[Records provided — start]
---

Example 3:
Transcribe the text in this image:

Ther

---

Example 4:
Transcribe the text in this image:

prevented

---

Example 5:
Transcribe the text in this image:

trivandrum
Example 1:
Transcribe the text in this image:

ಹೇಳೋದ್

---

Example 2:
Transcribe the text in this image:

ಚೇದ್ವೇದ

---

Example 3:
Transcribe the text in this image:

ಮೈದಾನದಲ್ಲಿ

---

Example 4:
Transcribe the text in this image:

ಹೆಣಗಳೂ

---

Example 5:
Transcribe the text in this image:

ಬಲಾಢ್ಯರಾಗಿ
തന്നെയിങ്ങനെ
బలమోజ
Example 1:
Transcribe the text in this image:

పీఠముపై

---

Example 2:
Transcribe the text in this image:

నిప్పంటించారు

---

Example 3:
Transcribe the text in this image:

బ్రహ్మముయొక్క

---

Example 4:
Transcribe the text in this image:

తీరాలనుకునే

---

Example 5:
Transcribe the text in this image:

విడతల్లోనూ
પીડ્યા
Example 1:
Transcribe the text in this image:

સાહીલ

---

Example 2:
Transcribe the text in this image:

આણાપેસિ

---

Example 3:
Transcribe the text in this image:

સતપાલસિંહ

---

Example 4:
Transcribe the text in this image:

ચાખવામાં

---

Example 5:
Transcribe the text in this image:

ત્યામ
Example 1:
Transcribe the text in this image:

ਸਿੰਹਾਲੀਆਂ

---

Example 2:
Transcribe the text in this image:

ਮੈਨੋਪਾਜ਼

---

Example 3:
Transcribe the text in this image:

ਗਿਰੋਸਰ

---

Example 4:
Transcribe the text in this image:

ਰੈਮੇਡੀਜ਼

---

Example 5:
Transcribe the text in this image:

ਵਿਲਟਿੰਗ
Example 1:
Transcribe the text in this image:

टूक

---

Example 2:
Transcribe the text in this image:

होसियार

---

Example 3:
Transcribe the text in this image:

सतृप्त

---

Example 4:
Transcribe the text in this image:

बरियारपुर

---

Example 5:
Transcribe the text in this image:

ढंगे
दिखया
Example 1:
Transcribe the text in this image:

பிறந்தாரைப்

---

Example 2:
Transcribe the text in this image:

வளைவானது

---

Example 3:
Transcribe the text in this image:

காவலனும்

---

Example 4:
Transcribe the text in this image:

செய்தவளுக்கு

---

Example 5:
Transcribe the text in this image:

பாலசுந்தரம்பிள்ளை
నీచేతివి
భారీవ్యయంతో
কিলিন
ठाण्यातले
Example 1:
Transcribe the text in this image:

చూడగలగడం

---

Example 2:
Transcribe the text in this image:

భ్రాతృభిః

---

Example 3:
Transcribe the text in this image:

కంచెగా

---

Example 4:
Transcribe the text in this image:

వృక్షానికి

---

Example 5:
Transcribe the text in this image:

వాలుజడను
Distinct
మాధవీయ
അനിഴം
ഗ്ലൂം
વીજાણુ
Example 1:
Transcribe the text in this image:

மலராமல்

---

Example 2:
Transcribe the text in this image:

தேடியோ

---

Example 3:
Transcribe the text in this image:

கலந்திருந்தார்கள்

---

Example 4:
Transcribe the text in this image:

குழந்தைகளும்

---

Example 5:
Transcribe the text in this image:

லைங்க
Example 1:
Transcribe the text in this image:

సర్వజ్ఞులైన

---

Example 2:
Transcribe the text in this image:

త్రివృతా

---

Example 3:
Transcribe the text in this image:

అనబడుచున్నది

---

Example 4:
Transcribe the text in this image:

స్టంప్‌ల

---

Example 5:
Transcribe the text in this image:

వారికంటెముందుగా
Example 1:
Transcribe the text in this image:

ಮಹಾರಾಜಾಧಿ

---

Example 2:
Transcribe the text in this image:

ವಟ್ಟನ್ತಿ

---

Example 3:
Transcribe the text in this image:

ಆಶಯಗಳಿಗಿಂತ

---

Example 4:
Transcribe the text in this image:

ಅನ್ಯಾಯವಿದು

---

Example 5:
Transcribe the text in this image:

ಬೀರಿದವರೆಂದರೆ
[Records provided — finish]
- [Required action]: The lines above should be printed again, exactly as they are.

- [Response to this task]:
---

Example 3:
Transcribe the text in this image:

Ther

---

Example 4:
Transcribe the text in this image:

prevented

---

Example 5:
Transcribe the text in this image:

trivandrum
Example 1:
Transcribe the text in this image:

ಹೇಳೋದ್

---

Example 2:
Transcribe the text in this image:

ಚೇದ್ವೇದ

---

Example 3:
Transcribe the text in this image:

ಮೈದಾನದಲ್ಲಿ

---

Example 4:
Transcribe the text in this image:

ಹೆಣಗಳೂ

---

Example 5:
Transcribe the text in this image:

ಬಲಾಢ್ಯರಾಗಿ
തന്നെയിങ്ങനെ
బలమోజ
Example 1:
Transcribe the text in this image:

పీఠముపై

---

Example 2:
Transcribe the text in this image:

నిప్పంటించారు

---

Example 3:
Transcribe the text in this image:

బ్రహ్మముయొక్క

---

Example 4:
Transcribe the text in this image:

తీరాలనుకునే

---

Example 5:
Transcribe the text in this image:

విడతల్లోనూ
પીડ્યા
Example 1:
Transcribe the text in this image:

સાહીલ

---

Example 2:
Transcribe the text in this image:

આણાપેસિ

---

Example 3:
Transcribe the text in this image:

સતપાલસિંહ

---

Example 4:
Transcribe the text in this image:

ચાખવામાં

---

Example 5:
Transcribe the text in this image:

ત્યામ
Example 1:
Transcribe the text in this image:

ਸਿੰਹਾਲੀਆਂ

---

Example 2:
Transcribe the text in this image:

ਮੈਨੋਪਾਜ਼

---

Example 3:
Transcribe the text in this image:

ਗਿਰੋਸਰ

---

Example 4:
Transcribe the text in this image:

ਰੈਮੇਡੀਜ਼

---

Example 5:
Transcribe the text in this image:

ਵਿਲਟਿੰਗ
Example 1:
Transcribe the text in this image:

टूक

---

Example 2:
Transcribe the text in this image:

होसियार

---

Example 3:
Transcribe the text in this image:

सतृप्त

---

Example 4:
Transcribe the text in this image:

बरियारपुर

---

Example 5:
Transcribe the text in this image:

ढंगे
दिखया
Example 1:
Transcribe the text in this image:

பிறந்தாரைப்

---

Example 2:
Transcribe the text in this image:

வளைவானது

---

Example 3:
Transcribe the text in this image:

காவலனும்

---

Example 4:
Transcribe the text in this image:

செய்தவளுக்கு

---

Example 5:
Transcribe the text in this image:

பாலசுந்தரம்பிள்ளை
నీచేతివి
భారీవ్యయంతో
কিলিন
ठाण्यातले
Example 1:
Transcribe the text in this image:

చూడగలగడం

---

Example 2:
Transcribe the text in this image:

భ్రాతృభిః

---

Example 3:
Transcribe the text in this image:

కంచెగా

---

Example 4:
Transcribe the text in this image:

వృక్షానికి

---

Example 5:
Transcribe the text in this image:

వాలుజడను
Distinct
మాధవీయ
അനിഴം
ഗ്ലൂം
વીજાણુ
Example 1:
Transcribe the text in this image:

மலராமல்

---

Example 2:
Transcribe the text in this image:

தேடியோ

---

Example 3:
Transcribe the text in this image:

கலந்திருந்தார்கள்

---

Example 4:
Transcribe the text in this image:

குழந்தைகளும்

---

Example 5:
Transcribe the text in this image:

லைங்க
Example 1:
Transcribe the text in this image:

సర్వజ్ఞులైన

---

Example 2:
Transcribe the text in this image:

త్రివృతా

---

Example 3:
Transcribe the text in this image:

అనబడుచున్నది

---

Example 4:
Transcribe the text in this image:

స్టంప్‌ల

---

Example 5:
Transcribe the text in this image:

వారికంటెముందుగా
Example 1:
Transcribe the text in this image:

ಮಹಾರಾಜಾಧಿ

---

Example 2:
Transcribe the text in this image:

ವಟ್ಟನ್ತಿ

---

Example 3:
Transcribe the text in this image:

ಆಶಯಗಳಿಗಿಂತ

---

Example 4:
Transcribe the text in this image:

ಅನ್ಯಾಯವಿದು

---

Example 5:
Transcribe the text in this image:

ಬೀರಿದವರೆಂದರೆ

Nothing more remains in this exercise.